Qual finalidade do sacramento do matrimônio, enfim?

A evolução do pensamento e significado do matrimônio ocorreu de forma substancial no Concílio Vaticano II. A herança agostiniana (casamento = prole), fundamental ao sacramento em questão, não foi descartada, mas o Concílio ampliou e reinterpretou a compreensão, inserindo novos pontos de vista, como de Santo Tomás de Aquino, de olho na prática da vida e na aplicabilidade do mundo atual.

A Gaudium et Spes (Constituição Pastoral, fruto do Concílio Vaticano II), no capítulo I da parte II, mostra essa evolução no sacramento do matrimônio. No entanto, é compreensível que os textos conciliares, ao mesmo tempo em que avançam, sutilmente recuam. A novidade de abertura da Igreja, mais próxima com a realidade do povo, não foi benquisto por grande e expressiva parte dos clérigos, o que “travou” alguns pontos. Pode-se dizer que em vista ao matrimônio foi somente avanço, mas nas entrelinhas percebe-se um movimento gangorra, ora em cima, ora embaixo. De qualquer modo não dá para negar que todos os documentos trouxeram novidades interpretativas na vida e na prática da Igreja.

Novas perspectivas

Voltando ao sacramento do matrimônio – com base na Gaudium et Spes –, vemos o passado e o presente dialogando. O texto abaixo mostra um pouco desse diálogo, tecendo o pensamento de Agostinho, Tomás de Aquino e de documentos da Igreja – entre eles a famosa encíclica de Pio XI, Casti Connubii:

“O próprio Deus é o autor do matrimônio, o qual possui diversos bens e fins, todos eles da máxima importância, quer para a propagação do gênero humano, quer para o proveito pessoal e sorte eterna de cada um dos membros da família, quer mesmo, finalmente, para a dignidade, estabilidade, paz e prosperidade de toda a família humana.”

Gaudium et Spes 48

A fecundidade era o indicativo último que melhor descrevia o amor conjugal.

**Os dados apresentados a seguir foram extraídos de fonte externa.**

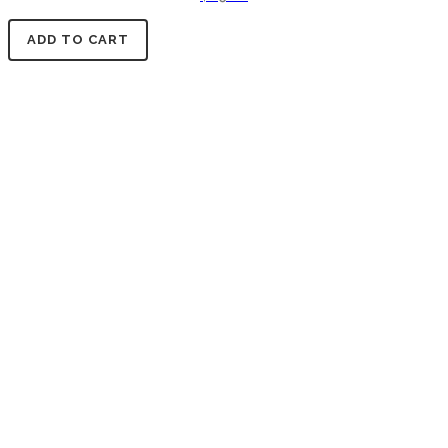
ADD TO CART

Porém o Concílio abre uma nova perspectiva que desfaz um paradigma de séculos: o desprezo pelo prazer dos cônjuges, em vista da procriação.

Outros bens e fins

Ainda sobre o amor dos cônjuges, a Gaudium et Spes vai dizer da honestidade e dignidade da união íntima do casal, e que tal união, gerada na entrega de um para o outro, proporciona alegria mútua e gratidão. Opa! Percebe-se uma nova forma de enxergar a vida a dois, onde anteriormente se resumia na prole, na fidelidade e indissolubilidade. Claro, nenhum destes valores se deteriorou, no entanto, vislumbrou-se os outros diversos bens e fins que se dão no sacramento do matrimônio.

Sem surpreender, na sequência do mesmo documento o texto volta a “dogmatizar” a geração e educação da prole como principal via do matrimônio. Normal. Obviamente a Igreja não nega seu passado. Mas agora traz também consigo os dramas morais da vida moderna e, por isso, não ignora a mudança do tempo e a aplicabilidade da doutrina. Em outras palavras, o Concílio sugere que os cônjuges é que deverão compreender as condições gerais que os cercam antecipadamente ao consenso de ter filhos. Mas que, vencido os problemas de impedimento, os tenham de acordo com a lei divina.

Ainda discursando sobre a geração, a Gaudium et Spes (51) mostra o respeito que a Igreja tem perante as dificuldades das famílias na criação dos filhos. Tais dificuldades podem atingir a própria relação conjugal, provendo um distanciamento do casal e, consequentemente, pondo em risco a fidelidade e o bem familiar. Nisto a Igreja consente que a geração deva ser mais bem pensada, para não acabar se tornando um mal ao invés de um bem. Mas condena veementemente a possibilidade da interrupção da vida já concebida.

Então, sim, o sacramento do matrimônio é reestudado pela Igreja sob a luz dos nossos dias. Resgata-se muito do valor que vem da Tradição e abre-se, por vezes timidamente, ao diálogo com o novo mundo e seus novos problemas. A encíclica de Pio XI, Casti Connubii, antiga referência máxima a este sacramento, é revisitada sob prismas diferentes, acrescentando valor positivo à nova concepção que nasce – oficialmente – com o Vaticano II.